Le problème Petra De Sutter (ANALYSE)
Petra De Sutter a longtemps été le projet de prestige favori de la Flandre progressiste. Jusqu’au moment où presque tous les domaines placés sous sa responsabilité ont commencé à dérailler. Le point bas provisoire est venu de l’UGent, où le positionnement moral a semblé compter davantage que l’autorité et l’ordre.
Publié par Peter Backx
• Mis à jour le
Résumé de l'article
-Pendant des années, Petra De Sutter a été présentée comme quelqu’un qui se situait au-dessus de la politique ordinaire.
-Aujourd’hui, il ne reste surtout de ce projet de prestige progressiste qu’une traînée de chaos, de perte d’autorité et de recul institutionnel.
« L’UGent est devenue antisémite sous “Petra la Verte” et donne raison aux terroristes du Hamas », a lancé l’un des reproches les plus sévères.
-Ailleurs, on a pu lire que « la haine des Juifs est manifestement plus importante que la coopération, les revenus de la recherche et les doctorats ».
Peu de responsables politiques ont été aussi longtemps protégés par leur image que Petra De Sutter.

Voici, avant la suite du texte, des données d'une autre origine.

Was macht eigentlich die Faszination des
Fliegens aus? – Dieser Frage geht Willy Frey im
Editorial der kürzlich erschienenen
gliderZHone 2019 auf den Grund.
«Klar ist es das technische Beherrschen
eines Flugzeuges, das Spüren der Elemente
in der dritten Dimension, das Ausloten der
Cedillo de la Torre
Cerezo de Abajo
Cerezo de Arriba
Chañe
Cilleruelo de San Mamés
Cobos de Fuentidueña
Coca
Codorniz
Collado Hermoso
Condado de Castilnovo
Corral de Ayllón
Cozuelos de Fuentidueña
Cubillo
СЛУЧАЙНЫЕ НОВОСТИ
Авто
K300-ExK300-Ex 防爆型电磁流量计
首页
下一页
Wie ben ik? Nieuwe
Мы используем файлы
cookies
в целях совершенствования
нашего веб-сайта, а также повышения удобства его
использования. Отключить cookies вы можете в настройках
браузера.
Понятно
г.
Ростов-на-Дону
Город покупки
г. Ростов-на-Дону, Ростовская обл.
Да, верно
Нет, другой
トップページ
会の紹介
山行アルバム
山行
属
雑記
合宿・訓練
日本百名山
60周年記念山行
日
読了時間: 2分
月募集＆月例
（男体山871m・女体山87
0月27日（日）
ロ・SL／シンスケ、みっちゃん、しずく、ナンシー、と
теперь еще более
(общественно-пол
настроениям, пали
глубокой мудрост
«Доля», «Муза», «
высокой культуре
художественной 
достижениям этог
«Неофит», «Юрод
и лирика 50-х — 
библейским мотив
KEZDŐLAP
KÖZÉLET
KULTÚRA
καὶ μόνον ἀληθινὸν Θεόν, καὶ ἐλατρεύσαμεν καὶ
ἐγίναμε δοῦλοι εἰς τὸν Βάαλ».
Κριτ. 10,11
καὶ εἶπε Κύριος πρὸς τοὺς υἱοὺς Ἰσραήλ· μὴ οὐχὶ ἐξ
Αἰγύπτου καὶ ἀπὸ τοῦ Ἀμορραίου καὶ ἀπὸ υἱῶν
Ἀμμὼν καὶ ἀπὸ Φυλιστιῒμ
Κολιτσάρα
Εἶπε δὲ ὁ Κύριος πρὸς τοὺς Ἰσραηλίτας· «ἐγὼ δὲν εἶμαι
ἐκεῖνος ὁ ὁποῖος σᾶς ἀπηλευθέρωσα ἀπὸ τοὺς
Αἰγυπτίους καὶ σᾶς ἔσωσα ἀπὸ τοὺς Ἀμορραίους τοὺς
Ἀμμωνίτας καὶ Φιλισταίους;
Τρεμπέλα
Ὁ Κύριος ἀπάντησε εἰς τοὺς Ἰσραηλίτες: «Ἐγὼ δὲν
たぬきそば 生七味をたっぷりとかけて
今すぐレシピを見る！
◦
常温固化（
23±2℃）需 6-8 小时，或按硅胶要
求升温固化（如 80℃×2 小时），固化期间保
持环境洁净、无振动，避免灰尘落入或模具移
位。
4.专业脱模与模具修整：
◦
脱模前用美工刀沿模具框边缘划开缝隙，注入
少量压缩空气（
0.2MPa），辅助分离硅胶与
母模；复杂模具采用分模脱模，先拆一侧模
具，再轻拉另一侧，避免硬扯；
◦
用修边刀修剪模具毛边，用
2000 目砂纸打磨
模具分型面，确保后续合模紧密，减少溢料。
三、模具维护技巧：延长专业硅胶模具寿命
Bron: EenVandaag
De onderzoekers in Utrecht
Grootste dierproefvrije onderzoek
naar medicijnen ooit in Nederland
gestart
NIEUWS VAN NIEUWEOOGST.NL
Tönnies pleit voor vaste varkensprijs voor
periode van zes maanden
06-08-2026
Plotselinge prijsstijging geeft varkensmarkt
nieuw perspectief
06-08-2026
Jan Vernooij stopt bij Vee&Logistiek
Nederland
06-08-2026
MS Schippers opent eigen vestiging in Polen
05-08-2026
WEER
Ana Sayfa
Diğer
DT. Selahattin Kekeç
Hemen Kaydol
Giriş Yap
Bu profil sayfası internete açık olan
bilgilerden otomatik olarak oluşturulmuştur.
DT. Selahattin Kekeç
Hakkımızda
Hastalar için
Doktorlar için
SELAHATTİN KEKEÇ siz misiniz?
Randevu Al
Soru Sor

Elle s’est d’abord fait un nom comme professeure en médecine reproductive à l’UGent. Ensuite, son ascension politique a été rapide, via Groen. À partir de 2014, elle a siégé au Sénat. Plus tard, elle est aussi devenue une figure connue au sein du Conseil de l’Europe.
Sa véritable percée nationale est arrivée en 2020. Elle est alors devenue vice-Première ministre dans le gouvernement De Croo. Comme ministre de la Fonction publique, des Entreprises publiques, des Télécommunications et de la Poste, De Sutter devait démontrer que la gouvernance progressiste pouvait être plus intelligente et plus éthique.
La professeure. La médecin. La technocrate qui, selon ses propres mots, se situait au-dessus de la politique ordinaire.